Multi-stage Training of Bilingual Islamic LLM for Neural Passage Retrieval
This work addresses retrieval challenges in the Islamic domain, where data is limited in languages like English, but it is incremental as it builds on existing models and methods.
This study tackled the problem of neural passage retrieval in the Islamic domain by developing a bilingual large language model using a multi-stage training process, resulting in performance gains that outperformed monolingual models on downstream retrieval tasks.

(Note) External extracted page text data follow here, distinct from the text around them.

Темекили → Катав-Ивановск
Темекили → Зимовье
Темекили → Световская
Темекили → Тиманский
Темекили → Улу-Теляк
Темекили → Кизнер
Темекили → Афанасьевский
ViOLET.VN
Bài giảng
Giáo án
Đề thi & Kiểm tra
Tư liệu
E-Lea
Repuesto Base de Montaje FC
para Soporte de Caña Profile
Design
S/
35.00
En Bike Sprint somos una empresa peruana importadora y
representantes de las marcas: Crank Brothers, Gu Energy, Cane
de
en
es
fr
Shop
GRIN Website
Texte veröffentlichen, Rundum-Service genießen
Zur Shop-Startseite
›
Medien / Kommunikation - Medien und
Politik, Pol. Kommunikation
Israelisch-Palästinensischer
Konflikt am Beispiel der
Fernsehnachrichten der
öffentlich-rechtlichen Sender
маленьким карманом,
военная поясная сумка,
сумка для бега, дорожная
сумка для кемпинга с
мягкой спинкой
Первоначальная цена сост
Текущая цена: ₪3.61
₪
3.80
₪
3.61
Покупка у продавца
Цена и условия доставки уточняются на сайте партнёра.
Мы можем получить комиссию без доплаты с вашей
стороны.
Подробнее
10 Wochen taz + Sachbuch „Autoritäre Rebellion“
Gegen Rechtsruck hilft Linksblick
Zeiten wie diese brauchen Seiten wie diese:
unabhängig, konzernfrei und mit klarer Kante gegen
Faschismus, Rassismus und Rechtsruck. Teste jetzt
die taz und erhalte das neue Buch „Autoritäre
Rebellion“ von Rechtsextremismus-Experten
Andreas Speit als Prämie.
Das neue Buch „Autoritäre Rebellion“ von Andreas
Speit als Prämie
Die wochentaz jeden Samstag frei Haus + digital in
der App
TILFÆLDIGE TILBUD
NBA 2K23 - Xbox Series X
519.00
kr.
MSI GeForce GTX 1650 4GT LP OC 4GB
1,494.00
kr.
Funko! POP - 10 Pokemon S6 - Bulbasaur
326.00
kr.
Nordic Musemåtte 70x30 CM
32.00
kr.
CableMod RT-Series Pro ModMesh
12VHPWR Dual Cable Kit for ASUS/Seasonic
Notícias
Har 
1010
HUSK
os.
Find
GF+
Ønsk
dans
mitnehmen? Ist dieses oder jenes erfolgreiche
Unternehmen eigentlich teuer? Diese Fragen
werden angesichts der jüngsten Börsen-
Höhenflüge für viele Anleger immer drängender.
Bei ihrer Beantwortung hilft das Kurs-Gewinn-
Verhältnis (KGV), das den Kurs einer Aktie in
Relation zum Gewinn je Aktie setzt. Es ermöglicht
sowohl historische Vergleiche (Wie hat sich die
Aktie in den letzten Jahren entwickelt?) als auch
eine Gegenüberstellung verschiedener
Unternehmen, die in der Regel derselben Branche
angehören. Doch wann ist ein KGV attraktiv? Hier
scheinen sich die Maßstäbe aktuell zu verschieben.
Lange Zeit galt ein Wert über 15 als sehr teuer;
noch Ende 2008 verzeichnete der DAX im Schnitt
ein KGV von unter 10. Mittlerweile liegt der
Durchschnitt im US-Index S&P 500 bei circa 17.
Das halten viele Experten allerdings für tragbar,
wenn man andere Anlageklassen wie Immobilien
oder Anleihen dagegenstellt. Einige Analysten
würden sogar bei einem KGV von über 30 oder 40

This study examines the use of Natural Language Processing (NLP) technology within the Islamic domain, focusing on developing an Islamic neural retrieval model. By leveraging the robust XLM-R model, the research employs a language reduction technique to create a lightweight bilingual large language model (LLM). Our approach for domain adaptation addresses the unique challenges faced in the Islamic domain, where substantial in-domain corpora exist only in Arabic while limited in other languages, including English. The work utilizes a multi-stage training process for retrieval models, incorporating large retrieval datasets, such as MS MARCO, and smaller, in-domain datasets to improve retrieval performance. Additionally, we have curated an in-domain retrieval dataset in English by employing data augmentation techniques and involving a reliable Islamic source. This approach enhances the domain-specific dataset for retrieval, leading to further performance gains. The findings suggest that combining domain adaptation and a multi-stage training method for the bilingual Islamic neural retrieval model enables it to outperform monolingual models on downstream retrieval tasks.